▶ **Exercise**
Duplicate the following items line for line, from the line containing "locality: Daymán. Depto. Salto." to the line containing "elevation (m): 1599", including both of those lines.

▶ **Task data**

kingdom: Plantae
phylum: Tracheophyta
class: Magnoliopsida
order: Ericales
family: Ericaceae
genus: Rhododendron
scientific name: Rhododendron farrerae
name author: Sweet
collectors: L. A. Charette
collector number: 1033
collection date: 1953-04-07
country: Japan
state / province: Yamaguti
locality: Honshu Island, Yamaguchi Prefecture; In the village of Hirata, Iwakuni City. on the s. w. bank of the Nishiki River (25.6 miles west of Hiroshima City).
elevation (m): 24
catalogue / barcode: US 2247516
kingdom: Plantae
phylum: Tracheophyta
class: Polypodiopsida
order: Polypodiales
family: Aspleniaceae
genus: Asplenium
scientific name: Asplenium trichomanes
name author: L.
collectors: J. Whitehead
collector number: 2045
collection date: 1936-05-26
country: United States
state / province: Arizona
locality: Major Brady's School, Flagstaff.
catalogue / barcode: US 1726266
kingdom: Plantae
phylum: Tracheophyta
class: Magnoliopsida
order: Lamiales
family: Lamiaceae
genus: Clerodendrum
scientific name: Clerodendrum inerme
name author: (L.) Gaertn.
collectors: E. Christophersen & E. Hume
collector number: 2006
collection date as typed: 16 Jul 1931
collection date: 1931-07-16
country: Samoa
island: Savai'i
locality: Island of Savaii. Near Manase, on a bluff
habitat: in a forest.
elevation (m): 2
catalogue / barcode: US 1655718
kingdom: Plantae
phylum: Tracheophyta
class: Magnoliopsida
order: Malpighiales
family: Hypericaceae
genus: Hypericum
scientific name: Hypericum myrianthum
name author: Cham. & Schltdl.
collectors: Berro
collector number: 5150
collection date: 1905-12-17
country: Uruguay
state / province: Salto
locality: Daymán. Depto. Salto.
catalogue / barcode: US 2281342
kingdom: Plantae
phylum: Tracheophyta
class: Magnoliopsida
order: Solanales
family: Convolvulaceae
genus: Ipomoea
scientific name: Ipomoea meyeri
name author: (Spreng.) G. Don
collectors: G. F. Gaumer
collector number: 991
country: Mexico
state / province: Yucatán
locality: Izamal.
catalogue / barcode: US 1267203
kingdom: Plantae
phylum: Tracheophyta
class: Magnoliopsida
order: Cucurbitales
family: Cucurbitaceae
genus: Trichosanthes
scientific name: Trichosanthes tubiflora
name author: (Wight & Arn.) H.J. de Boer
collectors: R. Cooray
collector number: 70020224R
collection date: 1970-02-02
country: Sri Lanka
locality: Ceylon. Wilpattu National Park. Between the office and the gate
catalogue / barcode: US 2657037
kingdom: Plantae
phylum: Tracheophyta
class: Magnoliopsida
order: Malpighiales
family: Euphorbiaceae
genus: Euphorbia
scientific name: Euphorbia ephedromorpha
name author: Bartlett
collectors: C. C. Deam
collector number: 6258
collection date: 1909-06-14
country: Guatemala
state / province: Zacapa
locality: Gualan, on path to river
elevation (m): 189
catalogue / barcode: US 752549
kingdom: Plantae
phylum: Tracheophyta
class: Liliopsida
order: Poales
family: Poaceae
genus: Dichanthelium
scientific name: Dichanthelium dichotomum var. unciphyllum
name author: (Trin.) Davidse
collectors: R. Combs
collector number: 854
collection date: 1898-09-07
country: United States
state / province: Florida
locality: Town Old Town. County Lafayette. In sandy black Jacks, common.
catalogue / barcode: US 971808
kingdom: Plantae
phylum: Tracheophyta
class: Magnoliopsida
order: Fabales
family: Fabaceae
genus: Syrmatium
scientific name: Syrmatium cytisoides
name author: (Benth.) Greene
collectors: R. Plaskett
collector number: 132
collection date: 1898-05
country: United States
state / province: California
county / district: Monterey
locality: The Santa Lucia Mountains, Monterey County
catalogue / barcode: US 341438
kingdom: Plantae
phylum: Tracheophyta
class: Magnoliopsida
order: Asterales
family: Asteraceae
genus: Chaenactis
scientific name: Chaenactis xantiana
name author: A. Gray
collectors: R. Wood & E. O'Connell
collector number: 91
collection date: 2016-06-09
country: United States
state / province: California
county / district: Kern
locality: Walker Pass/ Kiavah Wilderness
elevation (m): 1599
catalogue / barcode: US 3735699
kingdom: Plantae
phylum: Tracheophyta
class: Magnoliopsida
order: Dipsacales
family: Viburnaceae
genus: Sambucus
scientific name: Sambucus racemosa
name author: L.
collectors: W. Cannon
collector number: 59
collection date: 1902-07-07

▶ **The response**
locality: Daymán. Depto. Salto.
catalogue / barcode: US 2281342
kingdom: Plantae
phylum: Tracheophyta
class: Magnoliopsida
order: Solanales
family: Convolvulaceae
genus: Ipomoea
scientific name: Ipomoea meyeri
name author: (Spreng.) G. Don
collectors: G. F. Gaumer
collector number: 991
country: Mexico
state / province: Yucatán
locality: Izamal.
catalogue / barcode: US 1267203
kingdom: Plantae
phylum: Tracheophyta
class: Magnoliopsida
order: Cucurbitales
family: Cucurbitaceae
genus: Trichosanthes
scientific name: Trichosanthes tubiflora
name author: (Wight & Arn.) H.J. de Boer
collectors: R. Cooray
collector number: 70020224R
collection date: 1970-02-02
country: Sri Lanka
locality: Ceylon. Wilpattu National Park. Between the office and the gate
catalogue / barcode: US 2657037
kingdom: Plantae
phylum: Tracheophyta
class: Magnoliopsida
order: Malpighiales
family: Euphorbiaceae
genus: Euphorbia
scientific name: Euphorbia ephedromorpha
name author: Bartlett
collectors: C. C. Deam
collector number: 6258
collection date: 1909-06-14
country: Guatemala
state / province: Zacapa
locality: Gualan, on path to river
elevation (m): 189
catalogue / barcode: US 752549
kingdom: Plantae
phylum: Tracheophyta
class: Liliopsida
order: Poales
family: Poaceae
genus: Dichanthelium
scientific name: Dichanthelium dichotomum var. unciphyllum
name author: (Trin.) Davidse
collectors: R. Combs
collector number: 854
collection date: 1898-09-07
country: United States
state / province: Florida
locality: Town Old Town. County Lafayette. In sandy black Jacks, common.
catalogue / barcode: US 971808
kingdom: Plantae
phylum: Tracheophyta
class: Magnoliopsida
order: Fabales
family: Fabaceae
genus: Syrmatium
scientific name: Syrmatium cytisoides
name author: (Benth.) Greene
collectors: R. Plaskett
collector number: 132
collection date: 1898-05
country: United States
state / province: California
county / district: Monterey
locality: The Santa Lucia Mountains, Monterey County
catalogue / barcode: US 341438
kingdom: Plantae
phylum: Tracheophyta
class: Magnoliopsida
order: Asterales
family: Asteraceae
genus: Chaenactis
scientific name: Chaenactis xantiana
name author: A. Gray
collectors: R. Wood & E. O'Connell
collector number: 91
collection date: 2016-06-09
country: United States
state / province: California
county / district: Kern
locality: Walker Pass/ Kiavah Wilderness
elevation (m): 1599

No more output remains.